**Vos consignes:** Recopiez sans rien changer le passage du texte fourni qui commence à « Je pardonnerais de » et se termine à « pas le tableau. ».

**Texte fourni:**
Je pardonnerais de grand cœur cette petite supercherie, si, dans tout ce désordre arrangé, j’entrevoyais un travail sérieux. Mais, par malheur, il n’en est rien. Ce n’est plus l’inspiration, et ce n’est pas encore la réflexion. C’est une demi-volonté qui défend aux paroles de se confondre et de se contrarier en se pressant, mais trop paresseuse encore pour leur commander de s’ordonner selon des lois prévues. L’étude a disparu, et nous n’avons pas le tableau.

**Lignes fournies:**
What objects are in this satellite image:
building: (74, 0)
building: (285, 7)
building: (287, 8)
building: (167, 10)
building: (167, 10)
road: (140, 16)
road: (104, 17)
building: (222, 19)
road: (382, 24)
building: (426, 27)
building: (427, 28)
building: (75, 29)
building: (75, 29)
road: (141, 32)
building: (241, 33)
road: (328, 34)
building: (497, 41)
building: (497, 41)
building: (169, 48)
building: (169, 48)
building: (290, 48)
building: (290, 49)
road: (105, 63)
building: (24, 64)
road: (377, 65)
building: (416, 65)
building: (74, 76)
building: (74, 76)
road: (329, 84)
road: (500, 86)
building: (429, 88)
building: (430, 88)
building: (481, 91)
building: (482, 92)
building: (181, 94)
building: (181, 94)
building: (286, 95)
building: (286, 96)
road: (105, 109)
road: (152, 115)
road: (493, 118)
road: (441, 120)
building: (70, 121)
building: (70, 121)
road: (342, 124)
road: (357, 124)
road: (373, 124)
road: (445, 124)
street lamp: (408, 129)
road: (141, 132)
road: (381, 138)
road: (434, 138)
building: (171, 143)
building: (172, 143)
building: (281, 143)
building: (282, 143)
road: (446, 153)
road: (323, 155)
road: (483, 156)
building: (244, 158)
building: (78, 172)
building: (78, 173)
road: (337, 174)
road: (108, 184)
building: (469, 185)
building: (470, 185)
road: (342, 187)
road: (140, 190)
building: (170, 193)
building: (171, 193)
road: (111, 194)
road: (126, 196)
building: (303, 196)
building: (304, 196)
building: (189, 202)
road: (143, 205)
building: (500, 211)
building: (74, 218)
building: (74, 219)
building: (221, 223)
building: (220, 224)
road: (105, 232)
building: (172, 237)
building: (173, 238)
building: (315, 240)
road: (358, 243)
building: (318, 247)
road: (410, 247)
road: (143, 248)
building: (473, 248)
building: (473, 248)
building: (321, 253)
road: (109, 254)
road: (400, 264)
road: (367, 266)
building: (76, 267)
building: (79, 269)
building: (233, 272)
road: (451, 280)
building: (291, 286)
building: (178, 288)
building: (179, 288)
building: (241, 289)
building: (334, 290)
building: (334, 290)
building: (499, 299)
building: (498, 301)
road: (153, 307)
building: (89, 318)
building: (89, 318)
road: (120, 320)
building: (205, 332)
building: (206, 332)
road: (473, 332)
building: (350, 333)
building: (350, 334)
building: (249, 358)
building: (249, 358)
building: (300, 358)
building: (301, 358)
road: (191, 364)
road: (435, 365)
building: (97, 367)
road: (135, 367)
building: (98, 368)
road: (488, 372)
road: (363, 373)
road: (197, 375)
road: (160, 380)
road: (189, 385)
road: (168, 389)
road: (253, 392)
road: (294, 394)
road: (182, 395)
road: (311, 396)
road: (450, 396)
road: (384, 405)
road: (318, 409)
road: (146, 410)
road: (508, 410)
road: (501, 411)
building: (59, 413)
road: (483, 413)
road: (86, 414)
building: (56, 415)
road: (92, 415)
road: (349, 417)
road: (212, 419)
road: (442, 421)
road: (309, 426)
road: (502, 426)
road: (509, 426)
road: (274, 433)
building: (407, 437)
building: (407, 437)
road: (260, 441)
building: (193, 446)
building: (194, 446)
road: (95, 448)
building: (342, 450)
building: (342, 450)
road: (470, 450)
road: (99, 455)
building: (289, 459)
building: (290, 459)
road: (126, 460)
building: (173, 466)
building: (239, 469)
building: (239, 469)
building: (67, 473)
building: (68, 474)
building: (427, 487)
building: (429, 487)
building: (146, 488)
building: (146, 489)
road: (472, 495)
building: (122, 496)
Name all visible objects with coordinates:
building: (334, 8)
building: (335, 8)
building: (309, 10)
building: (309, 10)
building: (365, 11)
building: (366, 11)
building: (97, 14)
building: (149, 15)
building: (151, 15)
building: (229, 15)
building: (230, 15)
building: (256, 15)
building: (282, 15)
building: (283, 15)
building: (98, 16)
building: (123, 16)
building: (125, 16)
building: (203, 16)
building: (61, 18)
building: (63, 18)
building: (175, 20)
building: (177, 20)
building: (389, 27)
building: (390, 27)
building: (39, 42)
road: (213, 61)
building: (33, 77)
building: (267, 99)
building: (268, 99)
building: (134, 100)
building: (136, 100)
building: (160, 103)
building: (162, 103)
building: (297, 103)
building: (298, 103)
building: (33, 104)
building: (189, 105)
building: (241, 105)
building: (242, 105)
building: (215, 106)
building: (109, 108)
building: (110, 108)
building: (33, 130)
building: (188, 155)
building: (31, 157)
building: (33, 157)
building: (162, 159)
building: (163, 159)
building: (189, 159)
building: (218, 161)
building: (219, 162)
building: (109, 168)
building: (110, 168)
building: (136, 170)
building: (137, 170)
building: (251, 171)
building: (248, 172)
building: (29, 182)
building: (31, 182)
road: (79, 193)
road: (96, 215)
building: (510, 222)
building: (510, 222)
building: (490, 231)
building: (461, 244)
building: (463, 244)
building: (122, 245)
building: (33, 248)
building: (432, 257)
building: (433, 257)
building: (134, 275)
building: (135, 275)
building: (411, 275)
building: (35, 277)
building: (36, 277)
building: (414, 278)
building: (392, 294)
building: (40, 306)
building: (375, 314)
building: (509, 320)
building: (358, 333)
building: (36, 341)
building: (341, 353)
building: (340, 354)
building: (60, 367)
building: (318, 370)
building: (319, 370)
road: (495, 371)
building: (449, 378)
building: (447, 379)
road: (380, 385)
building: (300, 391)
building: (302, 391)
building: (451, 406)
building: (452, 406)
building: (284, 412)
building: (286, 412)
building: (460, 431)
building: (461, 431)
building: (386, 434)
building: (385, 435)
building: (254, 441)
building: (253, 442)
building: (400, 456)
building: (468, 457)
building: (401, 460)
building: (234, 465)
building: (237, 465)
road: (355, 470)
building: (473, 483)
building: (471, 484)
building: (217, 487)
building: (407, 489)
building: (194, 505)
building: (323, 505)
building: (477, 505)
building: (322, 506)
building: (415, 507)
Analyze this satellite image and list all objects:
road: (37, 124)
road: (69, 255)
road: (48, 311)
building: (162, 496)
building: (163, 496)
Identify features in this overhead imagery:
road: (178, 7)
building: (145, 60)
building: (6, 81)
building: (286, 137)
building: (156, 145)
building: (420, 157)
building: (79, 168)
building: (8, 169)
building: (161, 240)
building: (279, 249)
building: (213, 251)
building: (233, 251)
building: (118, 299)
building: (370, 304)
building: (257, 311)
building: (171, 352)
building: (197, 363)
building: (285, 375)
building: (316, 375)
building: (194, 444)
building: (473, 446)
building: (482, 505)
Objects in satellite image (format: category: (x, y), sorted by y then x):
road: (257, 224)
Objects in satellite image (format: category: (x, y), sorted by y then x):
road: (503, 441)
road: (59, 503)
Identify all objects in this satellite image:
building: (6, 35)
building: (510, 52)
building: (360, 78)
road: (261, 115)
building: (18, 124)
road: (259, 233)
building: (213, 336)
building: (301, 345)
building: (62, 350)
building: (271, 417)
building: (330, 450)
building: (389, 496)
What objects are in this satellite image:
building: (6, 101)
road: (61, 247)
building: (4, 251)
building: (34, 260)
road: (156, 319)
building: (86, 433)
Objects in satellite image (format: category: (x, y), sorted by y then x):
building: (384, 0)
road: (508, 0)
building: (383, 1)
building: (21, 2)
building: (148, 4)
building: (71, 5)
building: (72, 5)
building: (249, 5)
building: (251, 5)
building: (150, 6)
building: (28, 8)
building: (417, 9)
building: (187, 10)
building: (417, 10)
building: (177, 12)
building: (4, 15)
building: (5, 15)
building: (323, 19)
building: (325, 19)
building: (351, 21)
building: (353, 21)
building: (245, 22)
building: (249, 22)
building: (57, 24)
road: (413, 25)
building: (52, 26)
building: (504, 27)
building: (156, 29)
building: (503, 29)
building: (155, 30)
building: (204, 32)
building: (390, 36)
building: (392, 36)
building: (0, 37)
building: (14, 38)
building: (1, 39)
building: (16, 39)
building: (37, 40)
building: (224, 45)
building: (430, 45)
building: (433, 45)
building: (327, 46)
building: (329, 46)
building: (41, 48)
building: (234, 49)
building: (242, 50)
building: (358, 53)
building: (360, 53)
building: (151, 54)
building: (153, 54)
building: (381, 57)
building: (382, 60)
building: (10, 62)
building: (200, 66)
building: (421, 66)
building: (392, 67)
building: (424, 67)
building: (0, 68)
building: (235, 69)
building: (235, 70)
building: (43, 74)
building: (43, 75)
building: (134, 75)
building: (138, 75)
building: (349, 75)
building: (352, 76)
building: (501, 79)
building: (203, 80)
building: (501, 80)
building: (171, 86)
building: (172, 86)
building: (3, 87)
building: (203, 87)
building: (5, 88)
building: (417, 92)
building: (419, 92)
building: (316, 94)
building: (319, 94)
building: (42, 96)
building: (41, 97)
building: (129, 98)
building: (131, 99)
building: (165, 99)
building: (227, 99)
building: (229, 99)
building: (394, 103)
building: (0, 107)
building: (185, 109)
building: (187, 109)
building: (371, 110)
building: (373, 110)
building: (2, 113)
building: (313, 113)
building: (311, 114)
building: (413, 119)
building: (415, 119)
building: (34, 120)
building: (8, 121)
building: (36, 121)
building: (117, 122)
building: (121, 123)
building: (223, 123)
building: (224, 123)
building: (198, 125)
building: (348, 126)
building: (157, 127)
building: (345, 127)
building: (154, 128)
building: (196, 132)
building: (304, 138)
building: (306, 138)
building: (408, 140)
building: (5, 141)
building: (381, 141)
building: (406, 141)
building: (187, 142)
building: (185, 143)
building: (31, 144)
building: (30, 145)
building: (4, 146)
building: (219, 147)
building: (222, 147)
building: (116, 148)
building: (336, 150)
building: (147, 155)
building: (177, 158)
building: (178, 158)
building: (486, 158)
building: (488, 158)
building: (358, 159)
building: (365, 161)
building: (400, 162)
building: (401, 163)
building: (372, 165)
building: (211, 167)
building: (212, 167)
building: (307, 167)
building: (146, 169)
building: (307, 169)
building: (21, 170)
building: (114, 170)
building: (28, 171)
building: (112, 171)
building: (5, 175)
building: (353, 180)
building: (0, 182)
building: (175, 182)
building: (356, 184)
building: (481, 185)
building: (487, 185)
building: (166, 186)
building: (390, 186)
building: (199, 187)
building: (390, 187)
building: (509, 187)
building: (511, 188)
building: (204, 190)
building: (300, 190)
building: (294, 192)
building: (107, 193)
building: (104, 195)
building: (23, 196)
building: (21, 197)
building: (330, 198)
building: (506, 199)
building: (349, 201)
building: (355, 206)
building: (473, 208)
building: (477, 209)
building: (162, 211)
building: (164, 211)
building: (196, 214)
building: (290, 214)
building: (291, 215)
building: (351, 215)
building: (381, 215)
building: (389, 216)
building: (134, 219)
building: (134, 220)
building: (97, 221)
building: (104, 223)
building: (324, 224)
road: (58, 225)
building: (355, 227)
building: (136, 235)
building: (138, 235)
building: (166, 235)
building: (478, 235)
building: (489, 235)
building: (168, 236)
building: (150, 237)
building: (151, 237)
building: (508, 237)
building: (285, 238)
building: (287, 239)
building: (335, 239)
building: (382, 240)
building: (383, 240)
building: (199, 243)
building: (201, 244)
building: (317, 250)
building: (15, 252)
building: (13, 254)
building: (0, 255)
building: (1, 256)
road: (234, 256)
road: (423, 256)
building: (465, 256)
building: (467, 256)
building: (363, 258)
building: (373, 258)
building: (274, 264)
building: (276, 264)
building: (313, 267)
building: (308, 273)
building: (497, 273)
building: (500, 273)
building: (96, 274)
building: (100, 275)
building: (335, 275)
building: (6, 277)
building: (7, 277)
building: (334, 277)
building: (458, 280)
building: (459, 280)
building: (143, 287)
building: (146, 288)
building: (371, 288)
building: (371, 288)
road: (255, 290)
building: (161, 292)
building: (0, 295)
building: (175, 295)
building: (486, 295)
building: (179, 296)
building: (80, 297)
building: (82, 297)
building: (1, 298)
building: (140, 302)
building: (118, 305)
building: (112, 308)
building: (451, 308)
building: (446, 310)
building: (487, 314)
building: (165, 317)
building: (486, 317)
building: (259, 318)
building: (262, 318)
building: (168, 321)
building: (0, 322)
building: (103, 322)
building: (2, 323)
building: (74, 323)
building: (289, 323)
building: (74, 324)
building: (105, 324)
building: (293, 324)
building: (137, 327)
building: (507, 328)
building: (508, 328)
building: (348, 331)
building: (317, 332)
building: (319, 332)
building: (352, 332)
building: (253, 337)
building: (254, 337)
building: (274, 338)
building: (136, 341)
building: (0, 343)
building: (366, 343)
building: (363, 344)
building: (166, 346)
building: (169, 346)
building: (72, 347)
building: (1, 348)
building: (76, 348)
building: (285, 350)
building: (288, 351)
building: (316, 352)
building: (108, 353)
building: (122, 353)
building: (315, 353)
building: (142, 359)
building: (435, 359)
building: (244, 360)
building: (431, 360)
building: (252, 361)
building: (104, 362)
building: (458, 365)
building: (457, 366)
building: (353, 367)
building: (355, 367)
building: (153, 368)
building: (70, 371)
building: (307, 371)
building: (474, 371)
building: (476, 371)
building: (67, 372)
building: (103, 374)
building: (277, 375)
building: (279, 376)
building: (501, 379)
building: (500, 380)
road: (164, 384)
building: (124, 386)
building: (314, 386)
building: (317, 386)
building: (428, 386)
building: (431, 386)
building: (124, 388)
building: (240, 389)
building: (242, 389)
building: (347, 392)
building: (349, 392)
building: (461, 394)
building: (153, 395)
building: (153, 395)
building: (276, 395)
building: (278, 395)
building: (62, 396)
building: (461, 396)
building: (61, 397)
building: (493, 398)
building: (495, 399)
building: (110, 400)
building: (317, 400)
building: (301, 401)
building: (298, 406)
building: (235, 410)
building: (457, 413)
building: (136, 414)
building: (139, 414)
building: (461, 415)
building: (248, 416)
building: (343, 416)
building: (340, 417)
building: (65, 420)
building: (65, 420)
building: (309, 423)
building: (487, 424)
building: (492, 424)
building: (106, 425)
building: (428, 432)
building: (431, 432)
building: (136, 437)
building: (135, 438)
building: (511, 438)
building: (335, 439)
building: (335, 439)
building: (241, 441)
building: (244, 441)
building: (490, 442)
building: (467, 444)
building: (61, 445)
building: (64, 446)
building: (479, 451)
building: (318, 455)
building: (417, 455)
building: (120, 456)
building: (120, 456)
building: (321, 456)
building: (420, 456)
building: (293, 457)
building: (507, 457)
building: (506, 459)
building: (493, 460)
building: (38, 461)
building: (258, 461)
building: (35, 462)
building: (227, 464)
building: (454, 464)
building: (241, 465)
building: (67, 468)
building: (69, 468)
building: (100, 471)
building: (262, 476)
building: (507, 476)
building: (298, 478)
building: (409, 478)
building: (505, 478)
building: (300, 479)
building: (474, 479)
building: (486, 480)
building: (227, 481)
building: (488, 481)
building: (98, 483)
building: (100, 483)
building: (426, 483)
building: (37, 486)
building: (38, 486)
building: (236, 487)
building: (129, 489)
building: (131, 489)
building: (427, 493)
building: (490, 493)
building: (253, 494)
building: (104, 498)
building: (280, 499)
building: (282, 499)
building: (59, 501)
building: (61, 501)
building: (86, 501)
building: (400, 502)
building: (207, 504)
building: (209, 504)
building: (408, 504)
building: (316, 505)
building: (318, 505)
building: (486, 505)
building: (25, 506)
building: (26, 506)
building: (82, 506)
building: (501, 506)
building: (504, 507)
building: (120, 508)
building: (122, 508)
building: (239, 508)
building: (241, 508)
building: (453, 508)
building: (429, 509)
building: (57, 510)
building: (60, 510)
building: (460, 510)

**Réponse complète:**
Je pardonnerais de grand cœur cette petite supercherie, si, dans tout ce désordre arrangé, j’entrevoyais un travail sérieux. Mais, par malheur, il n’en est rien. Ce n’est plus l’inspiration, et ce n’est pas encore la réflexion. C’est une demi-volonté qui défend aux paroles de se confondre et de se contrarier en se pressant, mais trop paresseuse encore pour leur commander de s’ordonner selon des lois prévues. L’étude a disparu, et nous n’avons pas le tableau.